*Exercise directions*:
Rewrite all of the items below, changing "absolute pixels" to "image pixels" wherever it occurs and keeping everything else the same. Leave the pictures out of your answer.

::: Study material

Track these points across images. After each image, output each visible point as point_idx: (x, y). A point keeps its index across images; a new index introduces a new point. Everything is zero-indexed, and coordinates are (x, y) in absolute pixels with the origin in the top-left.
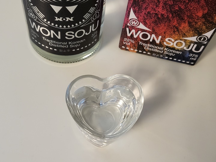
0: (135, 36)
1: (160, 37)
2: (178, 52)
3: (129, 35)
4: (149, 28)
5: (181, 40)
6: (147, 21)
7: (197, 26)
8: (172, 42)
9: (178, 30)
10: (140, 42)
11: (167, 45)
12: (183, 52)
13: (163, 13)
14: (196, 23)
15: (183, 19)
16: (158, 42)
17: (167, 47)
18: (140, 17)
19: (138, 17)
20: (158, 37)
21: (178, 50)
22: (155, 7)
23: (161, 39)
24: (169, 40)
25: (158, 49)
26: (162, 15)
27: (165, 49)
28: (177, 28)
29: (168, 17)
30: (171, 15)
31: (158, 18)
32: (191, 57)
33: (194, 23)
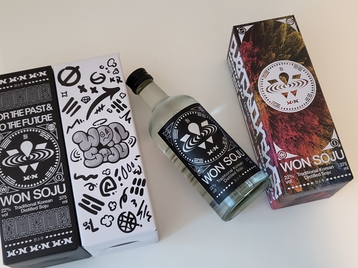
0: (291, 169)
1: (308, 158)
2: (331, 168)
3: (285, 170)
4: (295, 154)
5: (323, 153)
6: (289, 148)
7: (323, 133)
8: (318, 158)
9: (314, 145)
10: (298, 173)
11: (318, 164)
12: (334, 165)
13: (295, 134)
14: (320, 131)
15: (310, 133)
16: (310, 165)
17: (320, 166)
18: (283, 147)
19: (281, 148)
20: (306, 159)
21: (329, 165)
22: (287, 132)
23: (310, 160)
24: (316, 158)
25: (316, 173)
26: (295, 137)
27: (320, 169)
28: (312, 143)
29: (300, 137)
30: (301, 134)
31: (295, 141)
32: (343, 167)
33: (319, 133)
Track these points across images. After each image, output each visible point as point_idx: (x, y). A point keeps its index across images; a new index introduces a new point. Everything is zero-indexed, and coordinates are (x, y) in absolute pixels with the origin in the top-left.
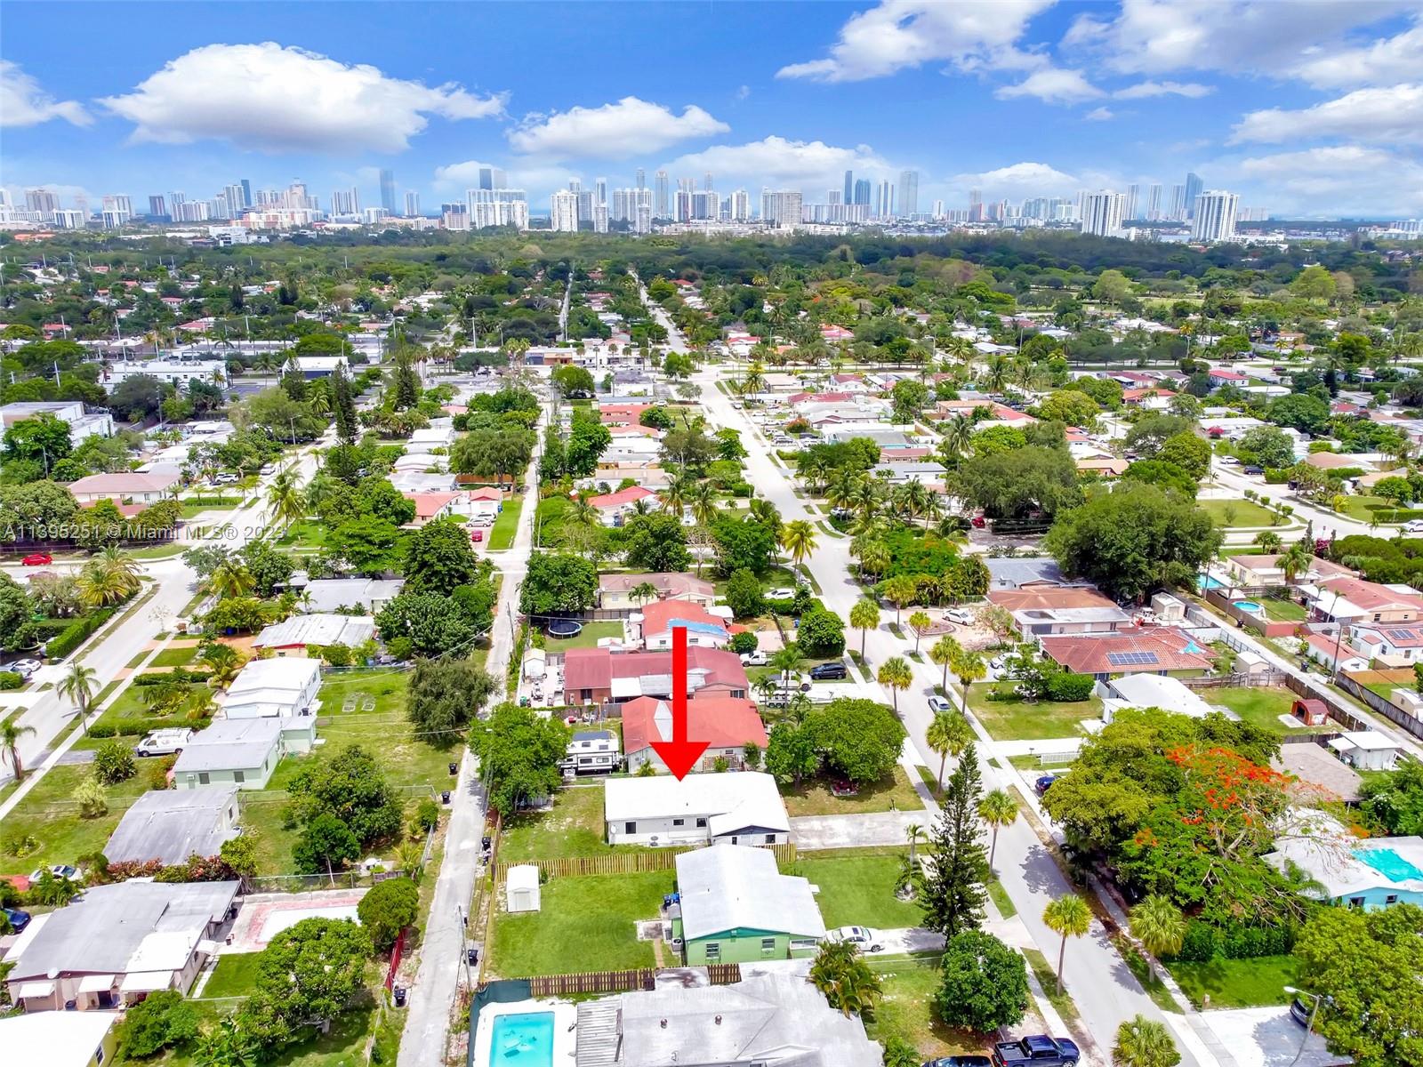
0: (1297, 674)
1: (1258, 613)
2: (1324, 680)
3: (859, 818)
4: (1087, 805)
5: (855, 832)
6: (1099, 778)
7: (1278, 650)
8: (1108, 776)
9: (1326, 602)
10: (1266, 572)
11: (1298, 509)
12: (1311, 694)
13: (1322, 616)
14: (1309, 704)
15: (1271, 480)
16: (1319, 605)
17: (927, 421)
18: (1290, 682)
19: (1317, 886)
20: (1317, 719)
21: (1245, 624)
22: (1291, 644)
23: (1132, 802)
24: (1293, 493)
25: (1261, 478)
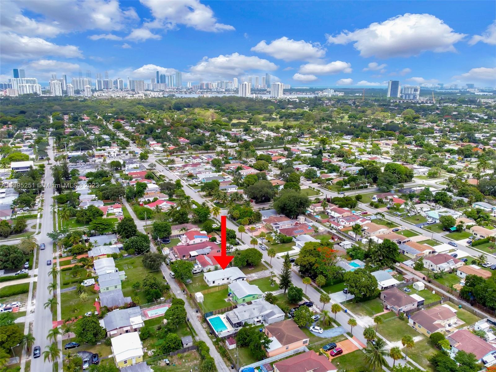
0: (330, 231)
1: (319, 217)
2: (335, 231)
3: (257, 273)
4: (304, 261)
5: (257, 276)
6: (305, 256)
7: (325, 226)
8: (307, 256)
9: (333, 214)
10: (319, 208)
11: (322, 190)
12: (334, 235)
13: (333, 217)
14: (334, 237)
15: (313, 182)
16: (331, 215)
17: (224, 171)
18: (329, 232)
19: (344, 270)
20: (336, 240)
21: (317, 221)
22: (328, 224)
23: (312, 259)
24: (319, 185)
25: (311, 182)
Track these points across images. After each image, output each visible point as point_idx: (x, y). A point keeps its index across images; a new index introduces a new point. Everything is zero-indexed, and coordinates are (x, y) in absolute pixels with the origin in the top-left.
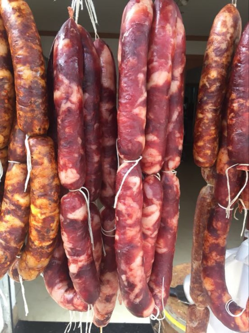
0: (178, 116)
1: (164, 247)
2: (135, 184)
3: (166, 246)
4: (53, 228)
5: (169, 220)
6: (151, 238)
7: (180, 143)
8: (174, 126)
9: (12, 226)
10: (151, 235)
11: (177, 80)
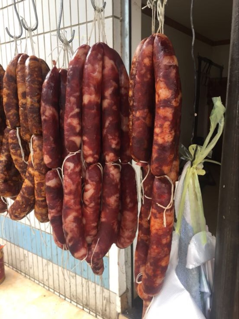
0: (109, 124)
1: (104, 218)
2: (69, 167)
3: (105, 217)
4: (43, 190)
5: (107, 198)
6: (89, 207)
7: (113, 143)
8: (107, 131)
9: (26, 185)
10: (89, 205)
11: (107, 99)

::::::

*Task result*:
Track these points across images. After each image, output each visible point as point_idx: (x, y). A point keeps its index across images; a new index introduces a new point. Everything is zero-indexed, and coordinates are (x, y) in image pixels with the origin in the top-left.
0: (135, 36)
1: (160, 37)
2: (178, 52)
3: (129, 35)
4: (149, 28)
5: (181, 40)
6: (147, 21)
7: (197, 26)
8: (172, 42)
9: (178, 30)
10: (140, 42)
11: (167, 45)
12: (183, 52)
13: (163, 13)
14: (196, 23)
15: (183, 19)
16: (158, 42)
17: (167, 47)
18: (140, 17)
19: (138, 17)
20: (158, 37)
21: (178, 50)
22: (155, 7)
23: (161, 39)
24: (169, 40)
25: (158, 49)
26: (162, 15)
27: (165, 49)
28: (177, 28)
29: (168, 17)
30: (171, 15)
31: (158, 18)
32: (191, 57)
33: (194, 23)
0: (291, 169)
1: (308, 158)
2: (331, 168)
3: (285, 170)
4: (295, 154)
5: (323, 153)
6: (289, 148)
7: (323, 133)
8: (318, 158)
9: (314, 145)
10: (298, 173)
11: (318, 164)
12: (334, 165)
13: (295, 134)
14: (320, 131)
15: (310, 133)
16: (310, 165)
17: (320, 166)
18: (283, 147)
19: (281, 148)
20: (306, 159)
21: (329, 165)
22: (287, 132)
23: (310, 160)
24: (316, 158)
25: (316, 173)
26: (295, 137)
27: (320, 169)
28: (312, 143)
29: (300, 137)
30: (301, 134)
31: (295, 141)
32: (343, 167)
33: (319, 133)
Track these points across images. After each image, output each visible point as point_idx: (x, y). A point keeps its index across images; a new index introduces a new point. Everything is zero-indexed, and coordinates are (x, y) in image pixels with the origin in the top-left.
0: (1297, 674)
1: (1258, 613)
2: (1324, 680)
3: (859, 818)
4: (1087, 805)
5: (855, 832)
6: (1099, 778)
7: (1278, 650)
8: (1108, 776)
9: (1326, 602)
10: (1266, 572)
11: (1298, 509)
12: (1311, 694)
13: (1322, 616)
14: (1309, 704)
15: (1271, 480)
16: (1319, 605)
17: (927, 421)
18: (1290, 682)
19: (1317, 886)
20: (1317, 719)
21: (1245, 624)
22: (1291, 644)
23: (1132, 802)
24: (1293, 493)
25: (1261, 478)
0: (330, 231)
1: (319, 217)
2: (335, 231)
3: (257, 273)
4: (304, 261)
5: (257, 276)
6: (305, 256)
7: (325, 226)
8: (307, 256)
9: (333, 214)
10: (319, 208)
11: (322, 190)
12: (334, 235)
13: (333, 217)
14: (334, 237)
15: (313, 182)
16: (331, 215)
17: (224, 171)
18: (329, 232)
19: (344, 270)
20: (336, 240)
21: (317, 221)
22: (328, 224)
23: (312, 259)
24: (319, 185)
25: (311, 182)
Track these points across images. After each image, output each visible point as point_idx: (x, y). A point keeps its index across images; a new index introduces a new point. Everything is zero-indexed, and coordinates are (x, y) in image pixels with the origin in the top-left.
0: (178, 116)
1: (164, 247)
2: (135, 184)
3: (166, 246)
4: (53, 228)
5: (169, 220)
6: (151, 238)
7: (180, 143)
8: (174, 126)
9: (12, 226)
10: (151, 235)
11: (177, 80)
0: (109, 124)
1: (104, 218)
2: (69, 167)
3: (105, 217)
4: (43, 190)
5: (107, 198)
6: (89, 207)
7: (113, 143)
8: (107, 131)
9: (26, 185)
10: (89, 205)
11: (107, 99)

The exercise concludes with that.